What Does Reasonable Suspicion Mean?
In order for a police officer to detain you, they must have reasonable suspicion that you have been involved or will be involved in a crime. This is actually a legal standard that requires police officers to have certain facts that would allow for a reasonable person to believe that a suspect is associated with a criminal act. For example, if a police officer witnesses someone behaving suspiciously and they drop an object and run when police approach them, this would be reasonable suspicion to detain this person. Hunches, rumors, prejudices and curiosity do not constitute as reasonable suspicion.
How This Applies To DUI
If a police officer notices a driver weaving within their lane or across lanes, this may be reasonable suspicion to believe that the driver is drunk. In this case, the police officer would have a legal standard to stop the vehicle and question the suspect.
Understanding Your Rights
If you feel you are being detained by police, you have the right to politely ask the officer if you are free to leave.
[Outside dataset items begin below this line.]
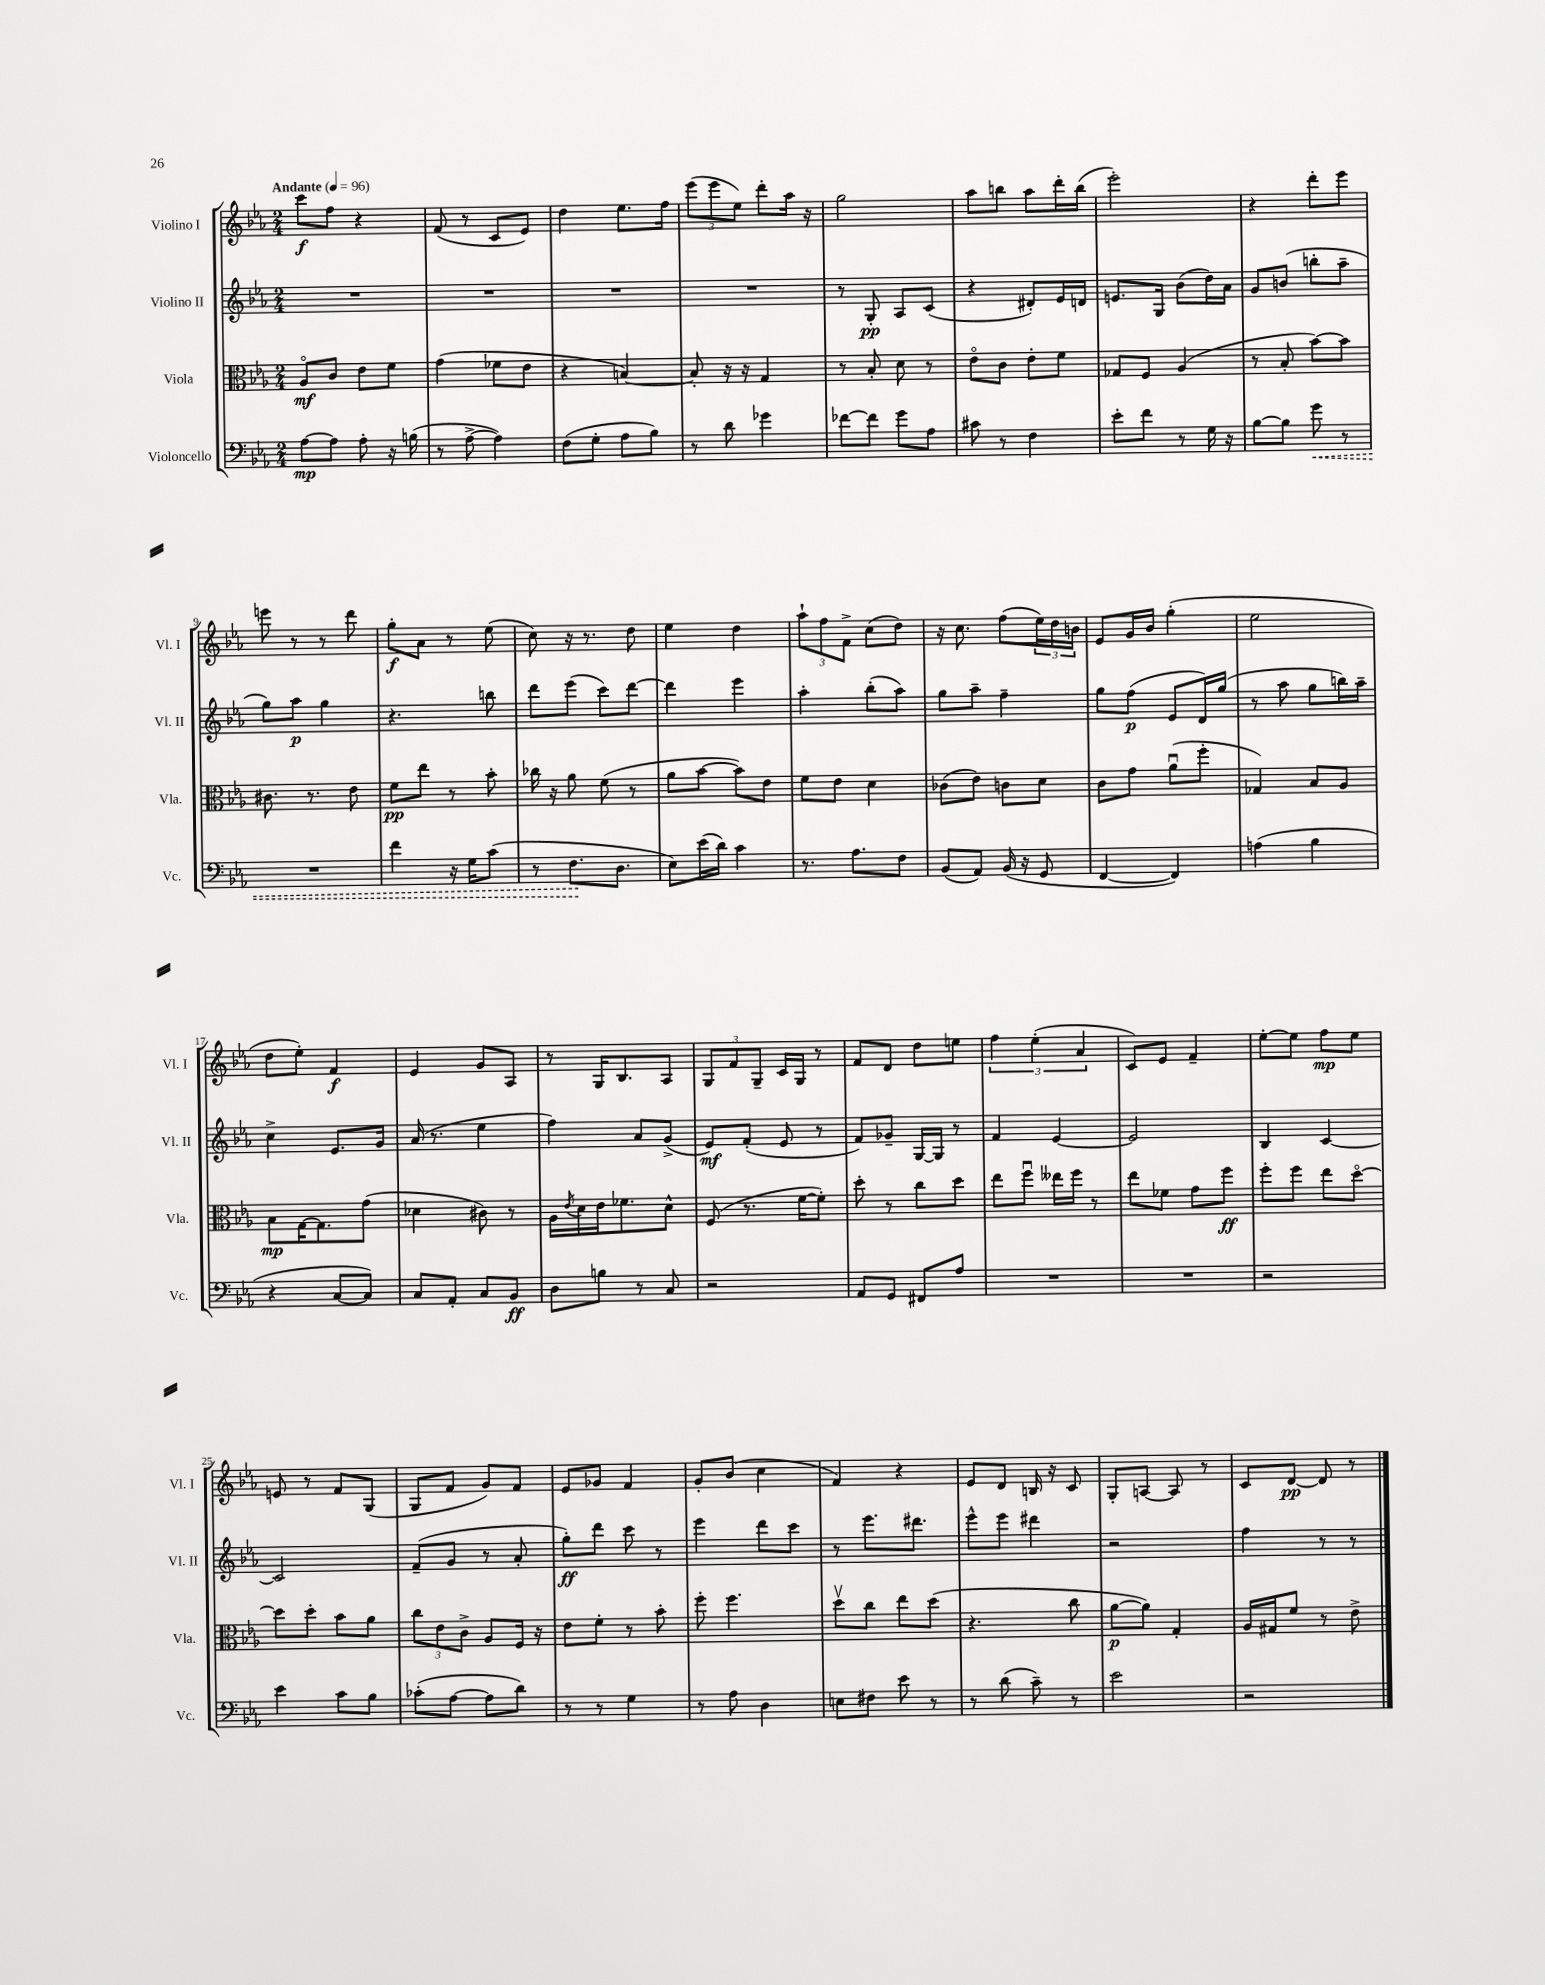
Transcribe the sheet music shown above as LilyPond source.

<<
\new StaffGroup <<
\new Staff = "s0" \with { instrumentName = "Violino I" shortInstrumentName = "Vl. I" } {
    \clef treble \key ees \major \numericTimeSignature \time 2/4 \tempo "Andante" 4 = 96
    c'''8\f f''8 r4 |
    f'8( r8 c'8 ees'8) |
    d''4 ees''8. f''16 |
    \tuplet 3/2 { ees'''8( ees'''8 ees''8) } d'''8-. aes''16 r16 |
    g''2 |
    aes''8 b''8 aes''8 d'''16-. b''16( |
    ees'''2-.) |
    r4 d'''8-. ees'''8 |
    e'''8 r8 r8 d'''8 |
    g''8-.\f aes'8 r8 ees''8( |
    c''8) r16 r8. d''8 |
    ees''4 d''4 |
    \tuplet 3/2 { aes''8-! f''8 f'8-> } c''8( d''8) |
    r16 c''8. f''8( \tuplet 3/2 { ees''16) d''16 b'16 } |
    ees'8 g'16 bes'16 g''4-.( |
    ees''2 |
    d''8 ees''8-.) f'4\f |
    ees'4 g'8 aes8 |
    r8 g16 bes8. aes8 |
    \tuplet 3/2 { g8 f'8 g8-- } c'16 g16 r8 |
    f'8 d'8 d''8 e''8 |
    \tuplet 3/2 { f''4 ees''4-.( aes'4 } |
    c'8) ees'8 f'4-- |
    ees''8~-. ees''8 f''8\mp ees''8 |
    e'8 r8 f'8 g8( |
    g8 f'8 g'8) f'8 |
    ees'8 ges'8 f'4 |
    g'8-. bes'8( c''4 |
    f'4) r4 |
    ees'8 d'8 b16 r16 c'8 |
    g8-. a8~ a8 r8 |
    c'8 d'8~\pp d'8 r8 \bar "|." |
}
\new Staff = "s1" \with { instrumentName = "Violino II" shortInstrumentName = "Vl. II" } {
    \clef treble \key ees \major \numericTimeSignature \time 2/4
    R2 |
    R2 |
    R2 |
    R2 |
    r8 g8-.\pp aes8 c'8( |
    r4 dis'8-.) ees'16 d'16 |
    e'8. g16 bes'8( d''16) aes'16 |
    g'8 b'8( b''8-. aes''8-- |
    g''8) aes''8\p g''4 |
    r4. b''8 |
    d'''8 ees'''8( c'''8) d'''8~ |
    d'''4 ees'''4 |
    aes''4-. bes''8-.( aes''8) |
    g''8 aes''8-- f''4-- |
    g''8 f''8\p( ees'8 d'16) g''16( |
    r8 aes''8 g''8 b''16) aes''16-- |
    c''4-> ees'8. g'16 |
    aes'16( r8. ees''4 |
    f''4) aes'8 g'8->( |
    ees'8\mf) f'8-.( ees'8 r8 |
    f'8) ges'8-- g16~ g16 r8 |
    f'4 ees'4~ |
    ees'2 |
    bes4 c'4~ |
    c'2 |
    f'8--( g'8 r8 aes'8-. |
    g''8-.\ff) d'''8 c'''8 r8 |
    ees'''4 d'''8 c'''8 |
    r8 ees'''8. dis'''8. |
    ees'''8-^ ees'''8 dis'''4 |
    r2 |
    f''4 r8 r8 \bar "|." |
}
\new Staff = "s2" \with { instrumentName = "Viola" shortInstrumentName = "Vla." } {
    \clef alto \key ees \major \numericTimeSignature \time 2/4
    aes8\flageolet\mf c'8 ees'8 f'8 |
    g'4( fes'8 ees'8 |
    r4 b4~) |
    b8-. r16 r16 g4 |
    r8 bes8-. d'8 r8 |
    ees'8\flageolet c'8 ees'8-. f'8 |
    ges8 f8 aes4( |
    r8 bes8-. bes'8~) bes'8 |
    cis'8. r8. ees'8 |
    f'8\pp ees''8 r8 bes'8-. |
    ces''16 r16 aes'8 f'8( r8 |
    aes'8 bes'8~ bes'8) ees'8 |
    f'8 ees'8 d'4 |
    ces'8( ees'8) c'8 d'8 |
    c'8 g'8 aes'8\downbow( f''8-. |
    ges4) bes8 aes8 |
    bes8\mp g16~ g8. g'8( |
    des'4 cis'8) r8 |
    aes16 \acciaccatura { ees'8 } d'16 ees'16 fes'8. d'8-^ |
    f8( r8. f'16~ f'8-.) |
    d''8-. r8 c''8 d''8 |
    ees''8 f''8\downbow eeses''16 f''16 r8 |
    ees''8 fes'8 g'8 f''8\ff |
    f''8-. f''8 ees''8 d''8~\flageolet |
    d''8 d''8-. bes'8 aes'8 |
    \tuplet 3/2 { c''8 ees'8 c'8-> } aes8 f16 r16 |
    ees'8 f'8-. r8 bes'8-. |
    f''8-. f''4. |
    d''8\upbow c''8 ees''8 d''8( |
    r4. c''8 |
    aes'8~\p aes'8) g4-. |
    aes16 gis16 f'8 r8 ees'8-> \bar "|." |
}
\new Staff = "s3" \with { instrumentName = "Violoncello" shortInstrumentName = "Vc." } {
    \clef bass \key ees \major \numericTimeSignature \time 2/4
    aes8~\mp aes8 aes8-. r16 b16( |
    r8 aes8~-> aes4) |
    f8( g8-. aes8 bes8) |
    r8 d'8 ges'4 |
    fes'8~ fes'8 g'8 aes8 |
    cis'8 r8 f4 |
    ees'8-. f'8 r8 g16 r16 |
    bes8~ bes8 \once \override Hairpin.style = #'dashed-line g'8\< r8 |
    R2 |
    f'4 r16 g16 c'8( |
    r8 f8.\! d8. |
    ees8) ees'16( d'16) c'4 |
    r8. aes8. f8 |
    bes,8( aes,8) bes,16( r16 g,8 |
    f,4~ f,4) |
    a4( bes4 |
    r4 c8~ c8) |
    c8 aes,8-. c8 bes,8\ff |
    d8 b8 r8 c8 |
    r2 |
    aes,8 g,8 fis,8 aes8 |
    R2 |
    R2 |
    r2 |
    ees'4 c'8 bes8 |
    ces'8-.( aes8~ aes8 d'8) |
    r8 r8 g4 |
    r8 aes8 d4 |
    e8 fis8 ees'8 r8 |
    r8 d'8( c'8--) r8 |
    ees'2 |
    r2 \bar "|." |
}
>>
>>
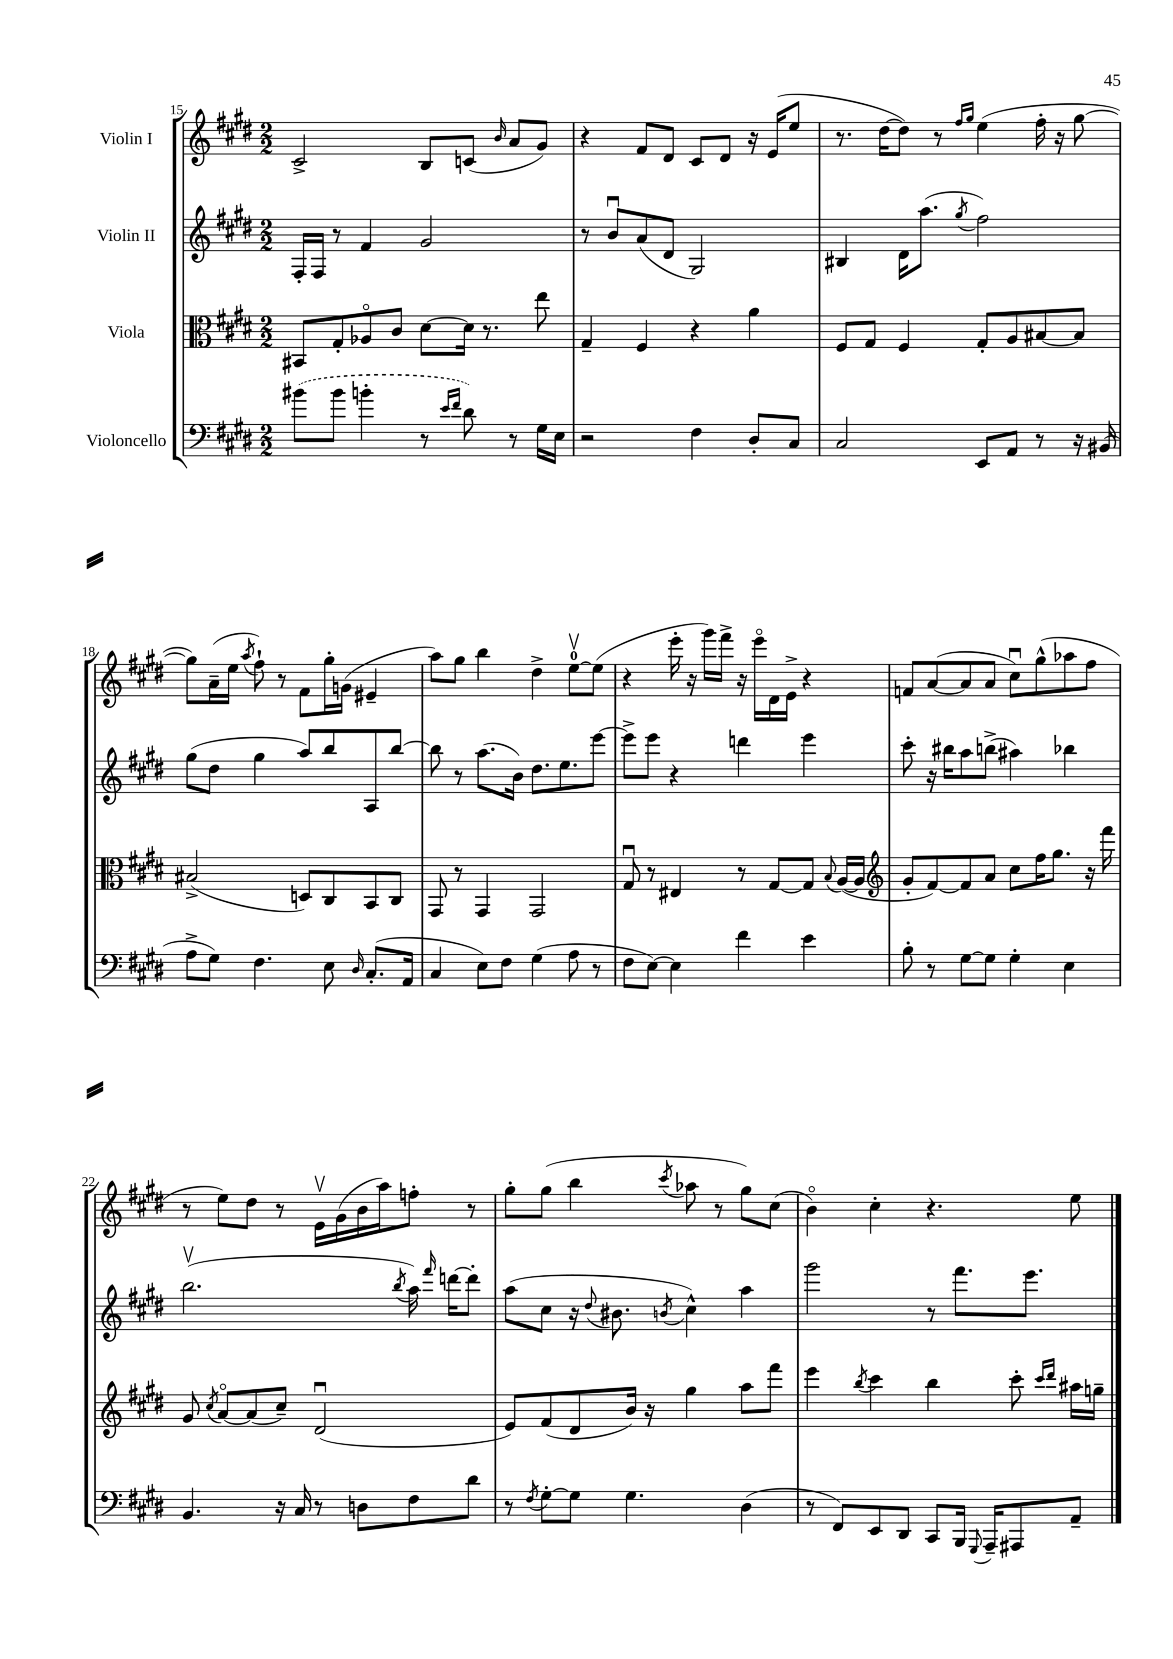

In the event that you are not free to leave, you do have the right to remain silent and ask to speak to an attorney. A police officer will only be able to legally determine reasonable suspicion if you are acting nervous and giving conflicting answers. This is why it’s in your best interest to remain silent. This will ensure that you don’t make any self-incriminating statements that can be used against you later in court. In relation to this, you are protected under the Fourth Amendment from illegal searches. Refusing to let police search you or your protected will not result in reasonable suspicion.